アップルは最新のiOS 17.1のアップデートで「NameDrop(ネームドロップ)」と呼ばれる機能をリリースし、数センチ以内にある他のiPhoneやApple Watchに保存された連絡先を共有できるようにした。この機能は、近くにあるiPhoneに画像を送信するための機能のAirDropに似たものとされている。

しかし、全米各地の警察当局は、NameDropが引き起こすプライバシーに関する懸念について警告を発している。デトロイト郊外のオークランド郡保安官事務所は、この機能を無効にするよう住民に呼びかけており、テネシー州の保安官事務所は、iPhoneを近づけるだけで連絡先を共有できるNameDropへの注意を促している。

サイバーセキュリティの専門家アラン・クロウェッツは、ユーザーと面識のない人物がNameDropを使って連絡先を受け取ろうとする可能性があることを警告した。「小児性愛者などがEメールや電話番号を利用するのを我々は見てきた」と彼は語り、この機能が重大な脅威だと指摘した。

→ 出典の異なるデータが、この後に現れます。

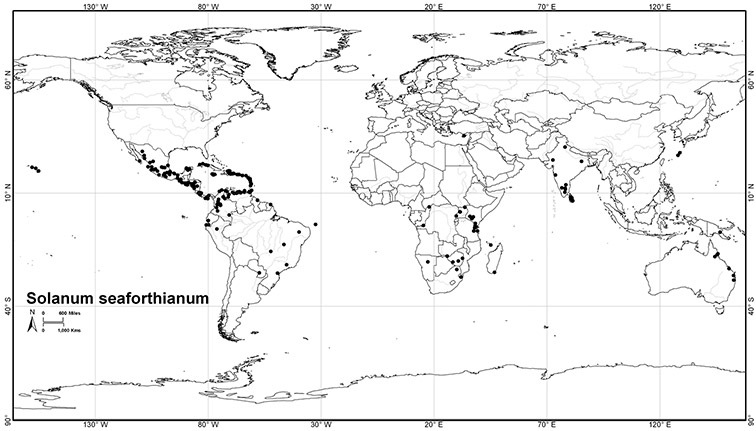
Distribution of Solanum seaforthianum Andrews.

しかし、NameDropの機能は、2台のデバイスをロックを解除した状態で接近させ、ユーザー同士が「共有」または「受信」をタップしてメールアドレスや電話番号を送信した場合にのみ利用可能になる。そのため、一部のアナリストはこれらの警告が、必要以上に恐怖心を煽るものだと指摘している。セキュリティ企業ソフォスのアナリストのチェスター・ウィスニウスキーは、この警告が「ナンセンス」だとワシントン・ポスト紙の取材に語った。

アップルは6月の開発者会議で、AirDrop機能の拡張版としてNameDropを発表した。同社のエンジニアリング担当幹部のクレイグ・フェデリギは、声明の中で、アップルが人々のプライバシーを重視していると説明し、ユーザーはいつでもこの機能をオフにしたり、再度有効にしたりすることができると述べていた。